Allow VLANs to be added to a bridge
This function was available in UTM 9, but it's missing in the new XG Firewalls. I should be able to create a new vlan and add it to a bridge so that it spans multiple physical interfaces. As it is right now, a new vlan can only be added to a single physical port.
In SFOS version 18 it is possible to set a VLAN virtual interface on a pre-existing bridge group.
Find out about the early access program for V18 here: https://events.sophos.com/v18eap
Toby Turner commented
@Sophos is there any update on when this feature will be applied?
Pauli Visuri commented
This should be implemented on sophos XG asap!
If I knew this feature was not implemented in XG, I would have purchased something else. As it is now, I have to either redesign my network or ask for a refund.
A P commented
It's 2019 and this feature request is THREE YEARS OLD.
Why this is not a feature truly boggles my mind. Basic stuff here, fix it!
Was planning a network assuming this was already a feature. After all, why wouldn't it be? Competitors can already do it, why wouldn't Sophos? I'm in the same situation as Mark, two core switches and wanting a redundant network, but need to support vlans. Looking through the options, not seeing it. Guess I'll give a search on how to do so--
only to find out what should be a pretty standard feature is missing. And has been requested for over 2 years and nothing.
I am changing to Sophos xg in campus environment, due to this feature i have to redesign network to use it in different way.
Eric Francoeur commented
Plus 1 vote for this
I agree completely. Please fix this. This is very limiting, waste of time, and frustrating. We just bought a bunch of XG firewalls to replace our UTMs. It now feels like we are going backward. And now I am going to have to rethink network typologies because of these limitations. Switch stacks with dual lines for redundancy. Small satellite office that use a bridge port for a WAP that broadcasts the main network and a guest SSID. Also making us delete the interface to change the type which causes you to loose configurations tied to that interface like DHCP scopes, firewall rules, or other is terrible. How to create more work for everyone.
I spent about 4 hours redoing the network because of this limitation. This is basic stuff ! Please please implement this
VLAN should be independent from interfaces, and applied to those they should be used on.
Patrick Smalley commented
I can easily do this on a SonicWall, Cisco, and others all without having to tear down interface rules if I have to delete and recreate the interface.

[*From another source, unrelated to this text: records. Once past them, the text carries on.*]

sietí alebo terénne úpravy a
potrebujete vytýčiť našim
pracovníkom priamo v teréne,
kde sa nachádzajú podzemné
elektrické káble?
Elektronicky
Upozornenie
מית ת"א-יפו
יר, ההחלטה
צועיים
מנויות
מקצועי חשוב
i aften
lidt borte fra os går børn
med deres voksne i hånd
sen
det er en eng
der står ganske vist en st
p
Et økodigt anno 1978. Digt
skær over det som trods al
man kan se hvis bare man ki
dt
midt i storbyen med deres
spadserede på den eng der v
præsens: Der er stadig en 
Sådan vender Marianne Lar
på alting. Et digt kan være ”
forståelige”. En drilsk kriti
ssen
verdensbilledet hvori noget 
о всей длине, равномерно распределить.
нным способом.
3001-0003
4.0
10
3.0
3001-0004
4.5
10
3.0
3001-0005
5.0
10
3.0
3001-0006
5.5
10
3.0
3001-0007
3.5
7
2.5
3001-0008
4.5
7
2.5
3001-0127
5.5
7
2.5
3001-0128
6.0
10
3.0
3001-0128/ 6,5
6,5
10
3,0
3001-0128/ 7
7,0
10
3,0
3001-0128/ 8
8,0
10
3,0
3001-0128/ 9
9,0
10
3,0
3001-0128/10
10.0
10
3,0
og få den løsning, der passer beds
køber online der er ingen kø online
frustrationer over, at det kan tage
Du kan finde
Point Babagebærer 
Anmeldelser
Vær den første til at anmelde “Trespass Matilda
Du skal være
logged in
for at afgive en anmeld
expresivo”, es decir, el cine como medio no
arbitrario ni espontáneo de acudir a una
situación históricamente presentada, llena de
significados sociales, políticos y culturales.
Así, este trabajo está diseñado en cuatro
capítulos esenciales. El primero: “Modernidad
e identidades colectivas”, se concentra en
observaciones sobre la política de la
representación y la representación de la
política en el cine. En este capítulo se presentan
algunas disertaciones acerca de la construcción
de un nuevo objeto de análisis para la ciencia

Knowing this is an issue somewhat kills the versatility of the Sophos product. I have a customer who now has a bridged interface that wants VLANs. Now I have to eat a whole bunch of time in tearing that out, recreating the interfaces and all of the rules that they have just to do that.
John Woodall commented
This is a major miss by Sophos. Other competing products have done this for a decade.
Derek Froese commented
This screwed me up the other day. I had to redesign the client's network on the fly because of this limitation. The fortinet I replaced could do this no problem.
This is definitely a much needed feature.
I have two core switches, and would like both to be connected to the XG on the same subnet with ability to have VLANs passed.